La terrible crise économique de 1929 le plonge dans une période de chômage. En 1935 – 1936, ce parfait germanophone devient lecteur à l’Université allemande de Francfort. Il y découvre les premières réalisations du national-socialisme et s’inquiète pour l’avenir immédiat de la paix en Europe. Il assimile bientôt l’hitlérisme à la variante germanique de l’esprit révolutionnaire français de 1793 et voit dans les SA des sans-culottes en chemise brune…
De retour en Suisse, il prône la résistance face aux intentions conquérantes de la nouvelle Allemagne. Mobilisé dans l’armée helvétique, son attitude lui vaut quelques déboires. Toutefois, dès l’été 1940, il traverse l’Atlantique, s’installe aux États-Unis et y rencontre d’autres Européens exilés. Ainsi retrouve-t-il en 1943 le comte Richard Coudenhove – Kalergi déjà vu en 1927. Denis de Rougemont entre aussi en relation avec certains cénacles fédéralistes pré-atlantistes d’Amérique du Nord.

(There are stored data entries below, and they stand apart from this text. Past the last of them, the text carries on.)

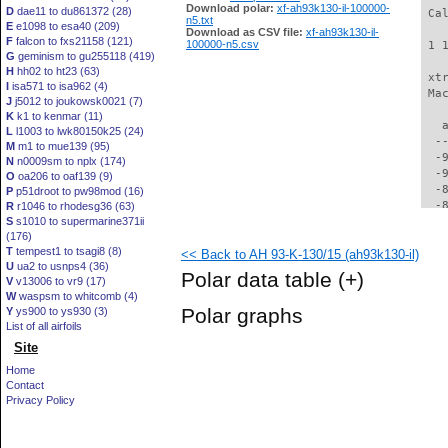
Download polar:
xf-ah93k130-il-100000-
D
dae11 to du861372 (28)
 Ca
n5.txt
E
e1098 to esa40 (209)
Download as CSV file:
xf-ah93k130-il-
F
falcon to fxs21158 (121)
100000-n5.csv
 1 
G
geminism to gu255118 (419)
H
hh02 to ht23 (63)
 xt
I
isa571 to isa962 (4)
 Ma
J
j5012 to joukowsk0021 (7)
K
k1 to kenmar (11)
   
L
l1003 to lwk80150k25 (24)
  -
M
m1 to mue139 (95)
  -
N
n0009sm to nplx (174)
  -
O
oa206 to oaf139 (9)
  -
P
p51droot to pw98mod (16)
  -
R
r1046 to rhodesg36 (63)
S
s1010 to supermarine371ii
  -
(176)
  -
T
tempest1 to tsagi8 (8)
<< Back to AH 93-K-130/15 (ah93k130-il)
  -
U
ua2 to usnps4 (36)
  -
Polar data table
(+)
V
v13006 to vr9 (17)
  -
W
waspsm to whitcomb (4)
  -
Polar graphs
Y
ys900 to ys930 (3)
  -
List of all airfoils
  -
Site
  -
  -
Home
  -
Contact
  -
Privacy Policy
  -
  -
  -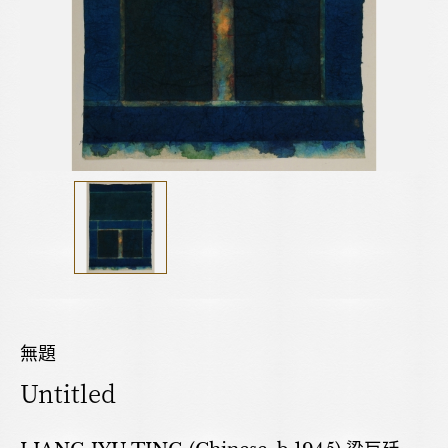
無題
Untitled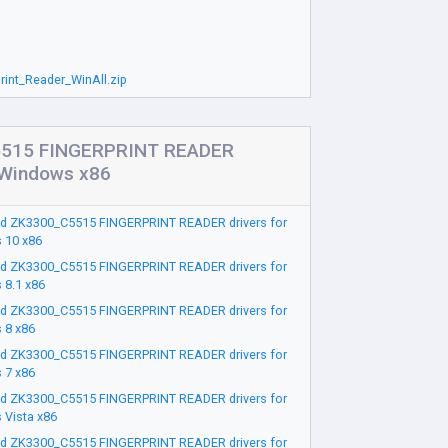
int_Reader_WinAll.zip
515 FINGERPRINT READER
r Windows x86
d ZK3300_C5515 FINGERPRINT READER drivers for
 10 x86
d ZK3300_C5515 FINGERPRINT READER drivers for
 8.1 x86
d ZK3300_C5515 FINGERPRINT READER drivers for
 8 x86
d ZK3300_C5515 FINGERPRINT READER drivers for
 7 x86
d ZK3300_C5515 FINGERPRINT READER drivers for
 Vista x86
d ZK3300_C5515 FINGERPRINT READER drivers for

Rentré en Europe dès 1946, il organise un an plus tard à Montreux en Suisse le 1er Congrès de l’Union européenne des fédéralistes. Un second congrès se tient à La Haye l’année suivante au cours duquel les tenants de l’économisme, Jean Monnet en tête, rompent avec les partisans de l’action culturelle prioritaire. Cette vive scission n’empêche pas Denis de Rougemont de créer le Centre européen de la culture et de militer au sein du Mouvement paneuropéen. Horrifié en août 1945 par les deux bombardements atomiques étatsuniens qu’il estime être l’apothéose du totalitarisme moderne, il soutient dès lors des positions pacifistes, régionalistes, fédéralistes et écologistes. Dans les années 1960 – 1970, aidé par l’intellectuel protestant français Jacques Ellul, il crée l’association Ecoropa.
Denis de Rougemont est surtout connu pour son essai de 1939, L’Amour et l’Occident, dans lequel il exalte l’amour courtois et y célèbre un fédéralisme sentimental et psychologique. Enfin, en homme engagé, il préside de 1950 à 1966 le Congrès pour la liberté de la culture. Cet organisme très anti-communiste bénéficie de larges subsides de la CIA…
Denis de Rougemont est par ailleurs indirectement à l’origine de la neutralisation des institutions de l’Union pseudo-européenne par l’idéologie hideuse des droits de l’homme. L’inutile Conseil de l’Europe et la grotesque Cour européenne des droits de l’homme, toujours en pointe dans le gendérisme, l’homoconjugalité, l’égalité sexuelle, le féminisme, le libéralisme culturel, le financiarisme et l’alignement atlantiste, sont aujourd’hui les manifestations les plus visibles de son action intellectuelle. Denis de Rougement insista sur l’appartenance historique, charnelle et géographique commune des peuples européens sans se douter un instant que son travail serait tronqué et détourné par les cosmopolites.
Georges Feltin-Tracol
• Chronique n° 12, « Les grandes figures identitaires européennes », lue le 5 décembre 2017 à Radio-Courtoisie au « Libre-Journal des Européens » de Thomas Ferrier.